### [Prompt]
Output, exactly as written, the lines below from the one that has "Please mark all" through the one that has "I need the bounding"; nothing else, and no pictures.

### [Excerpted records]
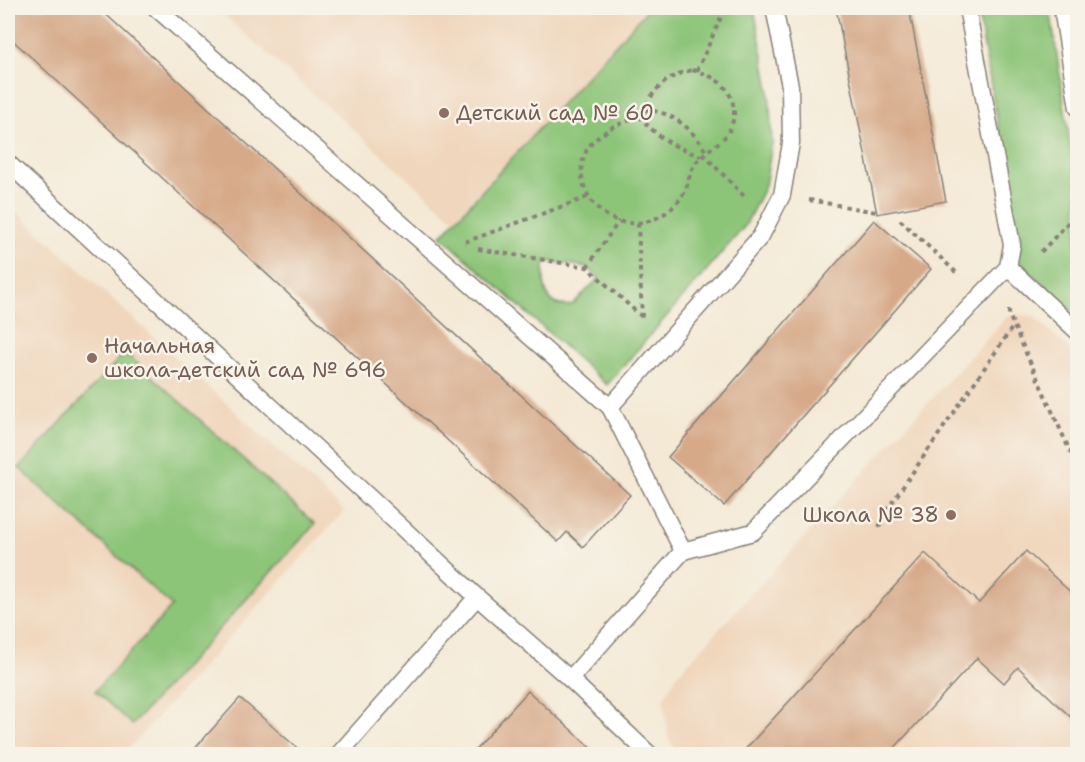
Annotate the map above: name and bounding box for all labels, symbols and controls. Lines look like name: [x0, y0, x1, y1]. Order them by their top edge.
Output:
place label: Детский сад № 60: [456, 99, 654, 127]
marker: Детский сад № 60: [437, 106, 451, 120]
place label: Начальная школа-детский сад № 696: [104, 332, 386, 384]
marker: Начальная школа-детский сад № 696: [85, 351, 99, 365]
place label: Школа № 38: [802, 501, 939, 529]
marker: Школа № 38: [944, 508, 958, 522]

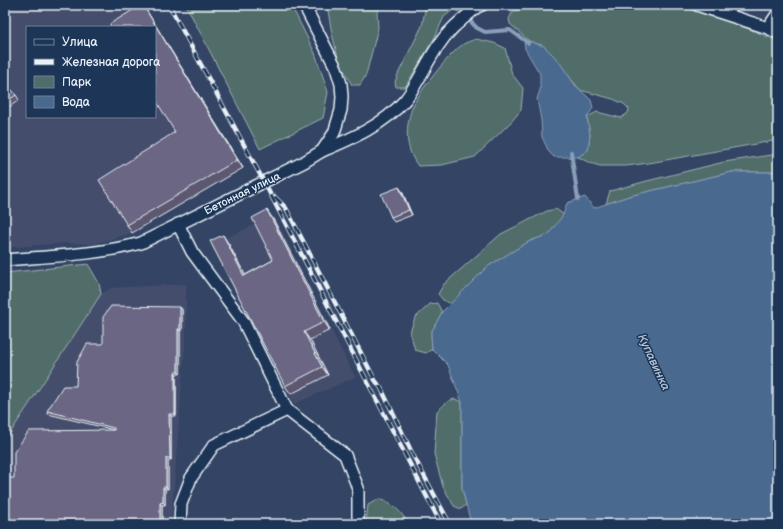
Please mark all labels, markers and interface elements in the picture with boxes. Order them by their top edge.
legend [26,26,156,118]
text: Улица [62,35,98,50]
text: Железная дорога [62,55,160,70]
text: Парк [62,75,92,90]
text: Вода [62,95,90,110]
street label: Бетонная улица [202,169,283,217]
water label: Купавинка [634,332,673,393]

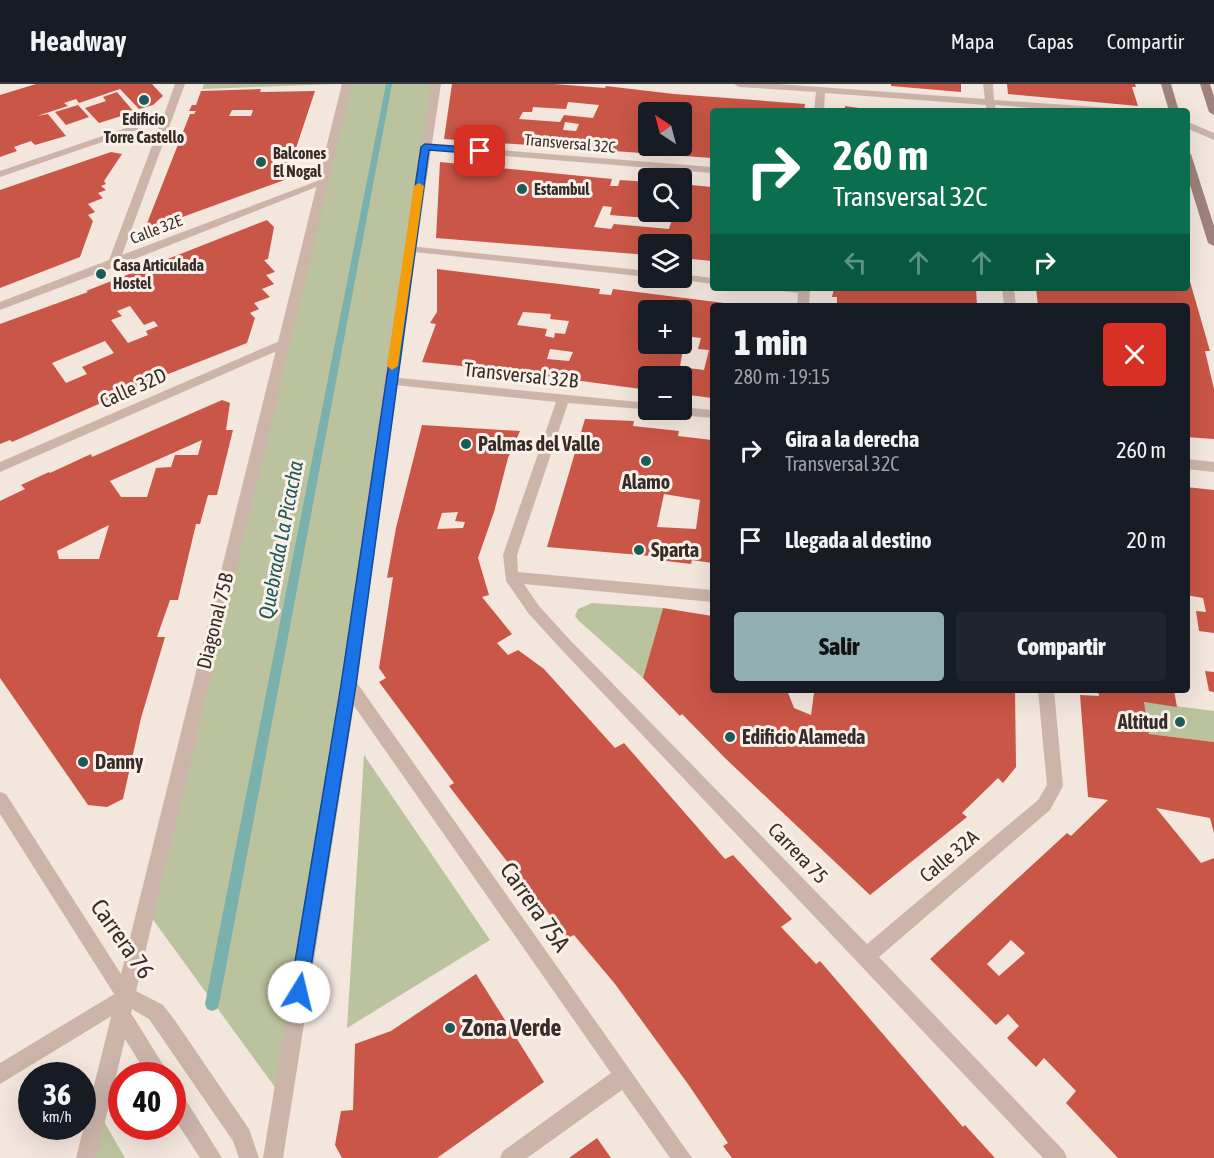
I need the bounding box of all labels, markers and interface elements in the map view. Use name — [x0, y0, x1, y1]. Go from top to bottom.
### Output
text: Headway — [30, 25, 126, 57]
text: Mapa — [951, 29, 994, 53]
text: Capas — [1027, 29, 1074, 53]
text: Compartir — [1107, 29, 1184, 53]
marker: Edificio Torre Castello — [137, 93, 151, 107]
north arrow — [638, 102, 692, 156]
map controls — [638, 102, 692, 420]
place label: Edificio Torre Castello — [104, 110, 185, 146]
pin — [454, 125, 505, 176]
street label: Transversal 32C — [524, 130, 616, 156]
text: 260 m — [833, 131, 928, 179]
icon: right — [734, 132, 812, 210]
icon: arrive — [463, 134, 496, 167]
place label: Balcones El Nogal — [273, 144, 327, 180]
marker: Balcones El Nogal — [254, 155, 268, 169]
button: search — [638, 168, 692, 222]
place label: Estambul — [534, 180, 590, 198]
text: Transversal 32C — [833, 181, 987, 212]
marker: Estambul — [515, 182, 529, 196]
street label: Calle 32E — [127, 211, 185, 247]
button: layers — [638, 234, 692, 288]
icon: left — [839, 246, 872, 279]
icon: ahead — [902, 246, 935, 279]
icon: ahead — [965, 246, 998, 279]
icon: right — [1028, 246, 1061, 279]
place label: Casa Articulada Hostel — [113, 256, 204, 292]
marker: Casa Articulada Hostel — [94, 267, 108, 281]
button: + — [638, 300, 692, 354]
text: 1 min — [734, 321, 808, 363]
button: close — [1103, 323, 1166, 386]
street label: Transversal 32B — [463, 357, 580, 392]
street label: Calle 32D — [96, 363, 170, 412]
text: 280 m · 19:15 — [734, 365, 830, 388]
button: − — [638, 366, 692, 420]
text: Gira a la derecha — [785, 426, 919, 452]
place label: Palmas del Valle — [478, 432, 600, 455]
icon: right — [734, 434, 767, 467]
marker: Palmas del Valle — [459, 437, 473, 451]
text: 260 m — [1116, 437, 1166, 463]
text: Transversal 32C — [785, 452, 899, 475]
marker: Alamo — [639, 454, 653, 468]
water label: Quebrada La Picacha — [253, 458, 307, 621]
place label: Alamo — [621, 470, 670, 493]
icon: arrive — [734, 524, 767, 557]
text: Llegada al destino — [785, 527, 932, 553]
text: 20 m — [1126, 527, 1166, 553]
place label: Sparta — [651, 538, 699, 561]
marker: Sparta — [632, 543, 646, 557]
street label: Diagonal 75B — [191, 570, 238, 671]
button: Salir — [734, 612, 944, 681]
button: Compartir — [956, 612, 1166, 681]
place label: Altitud — [1117, 710, 1168, 733]
marker: Altitud — [1173, 715, 1187, 729]
place label: Edificio Alameda — [742, 725, 865, 748]
marker: Edificio Alameda — [723, 730, 737, 744]
place label: Danny — [95, 750, 144, 773]
marker: Danny — [76, 755, 90, 769]
street label: Carrera 75 — [764, 817, 833, 888]
street label: Calle 32A — [915, 824, 983, 887]
street label: Carrera 75A — [495, 857, 576, 957]
street label: Carrera 76 — [85, 894, 159, 984]
position arrow — [267, 960, 331, 1024]
place label: Zona Verde — [462, 1014, 562, 1041]
marker: Zona Verde — [443, 1021, 457, 1035]
speed limit sign: 40 — [108, 1062, 186, 1140]
text: 36 — [43, 1077, 71, 1111]
text: km/h — [42, 1108, 72, 1125]

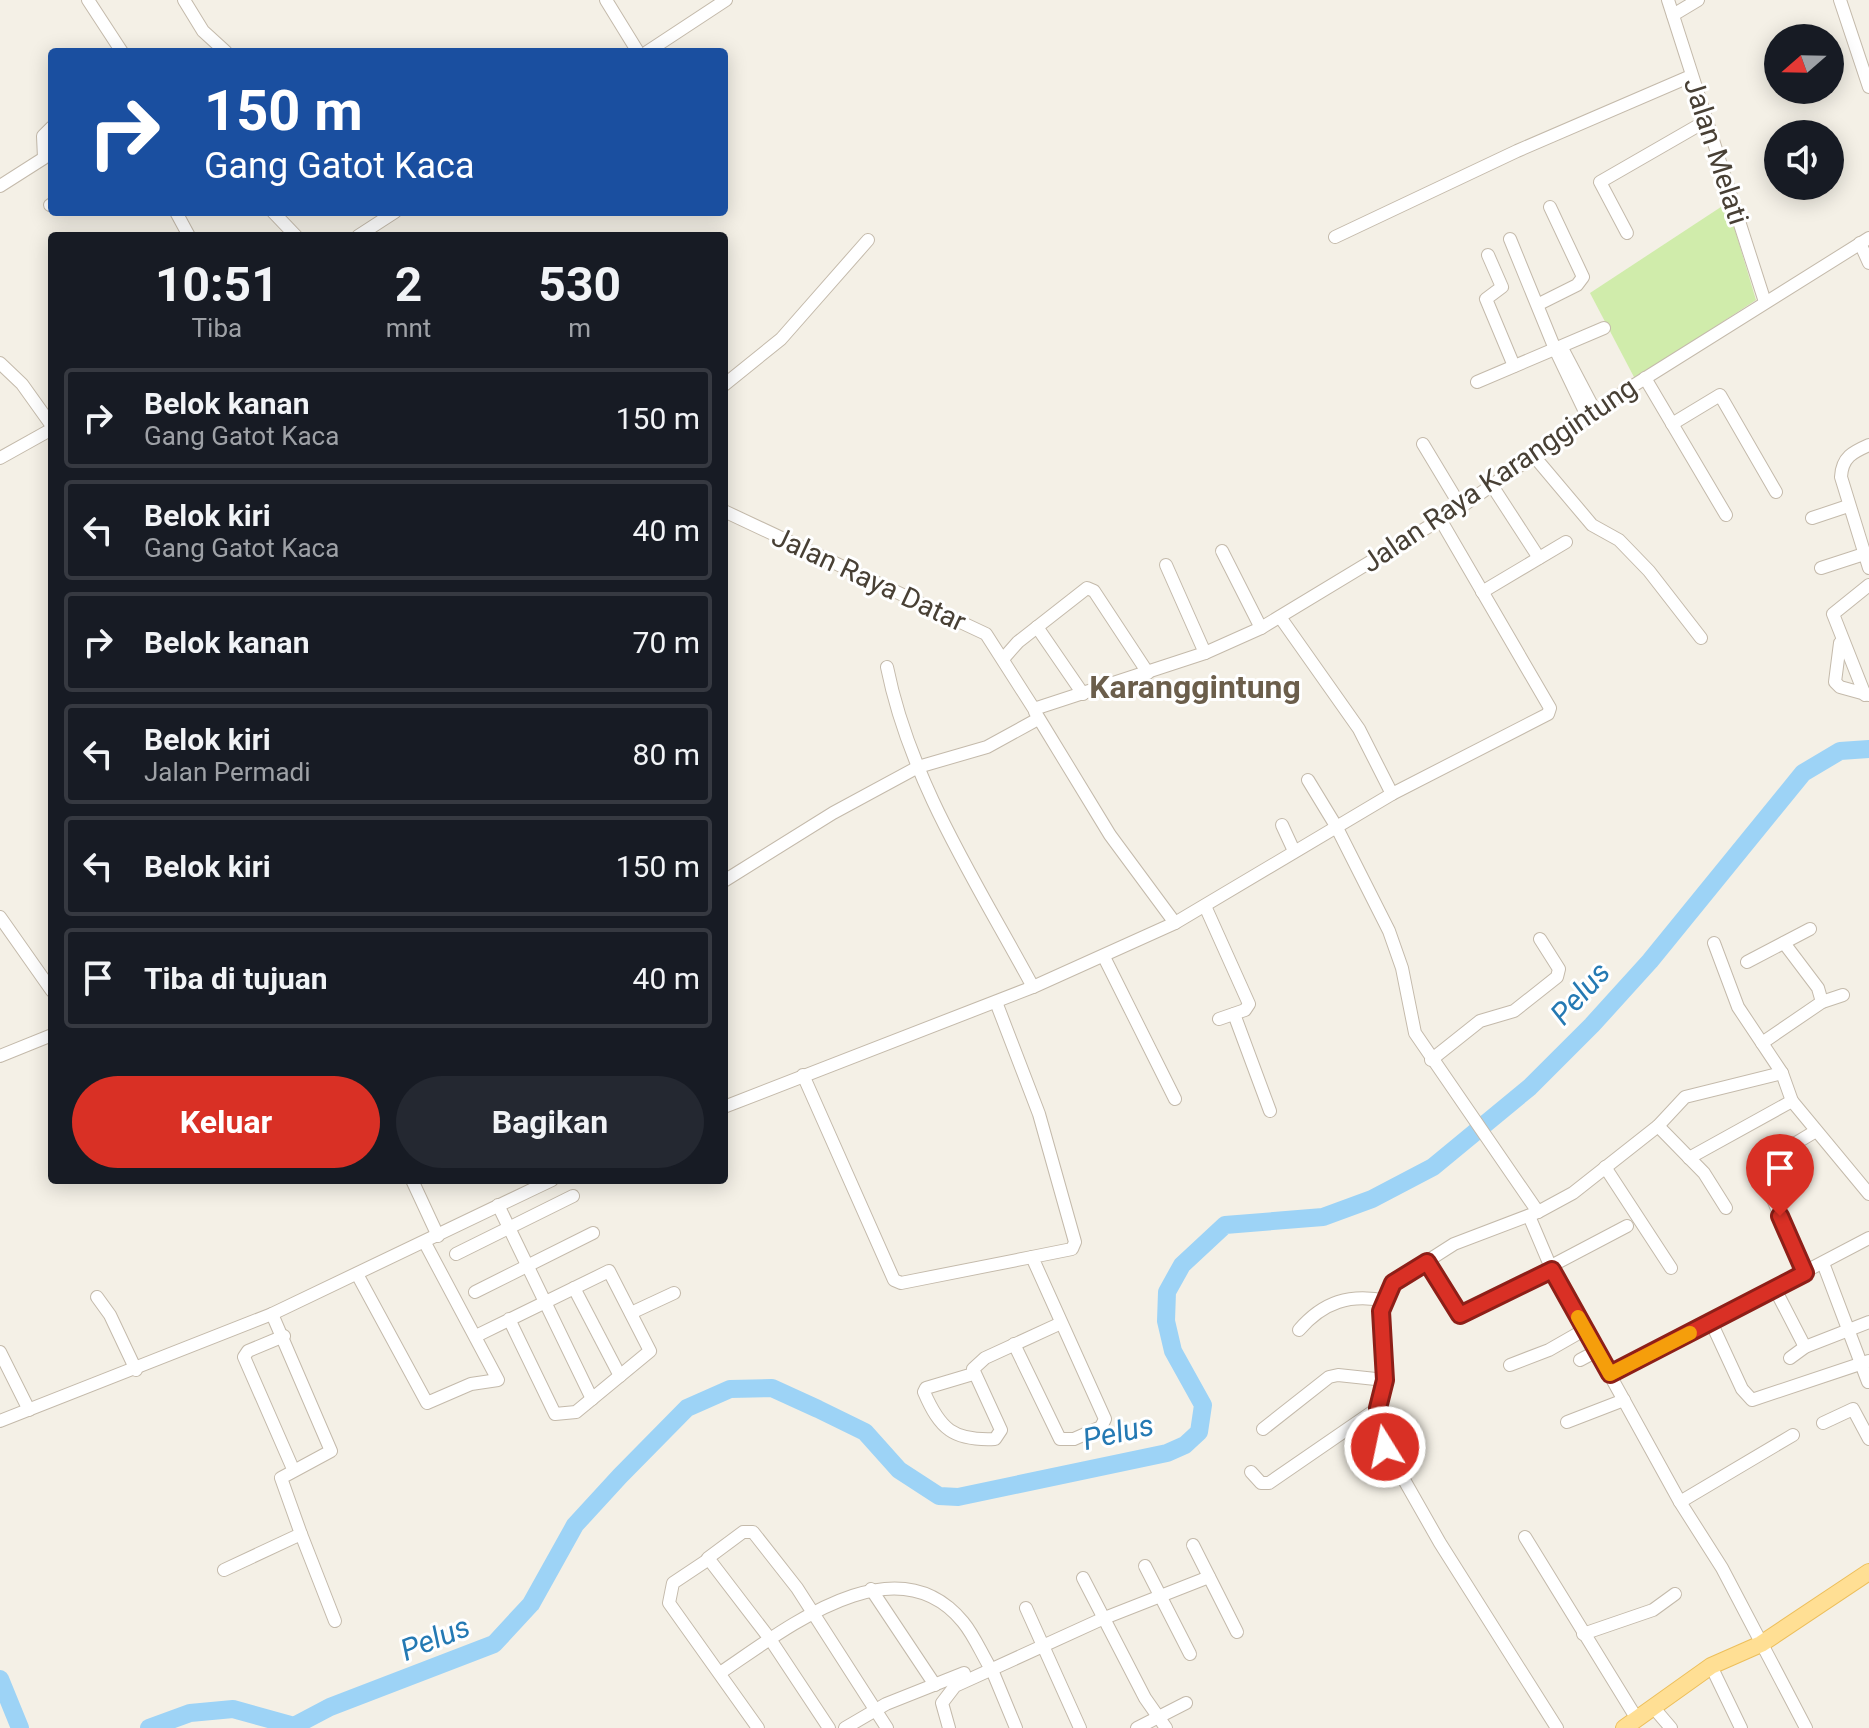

### [Result of this task]
Please mark all labels, markers and interface elements in the picture with boxes. Order them by their top edge.
legend [26,26,156,118]
text: Улица [62,35,98,50]
text: Железная дорога [62,55,160,70]
text: Парк [62,75,92,90]
text: Вода [62,95,90,110]
street label: Бетонная улица [202,169,283,217]
water label: Купавинка [634,332,673,393]

I need the bounding box of all labels, markers and interface elements in the map view. Use name — [x0, y0, x1, y1]. Go from top to bottom.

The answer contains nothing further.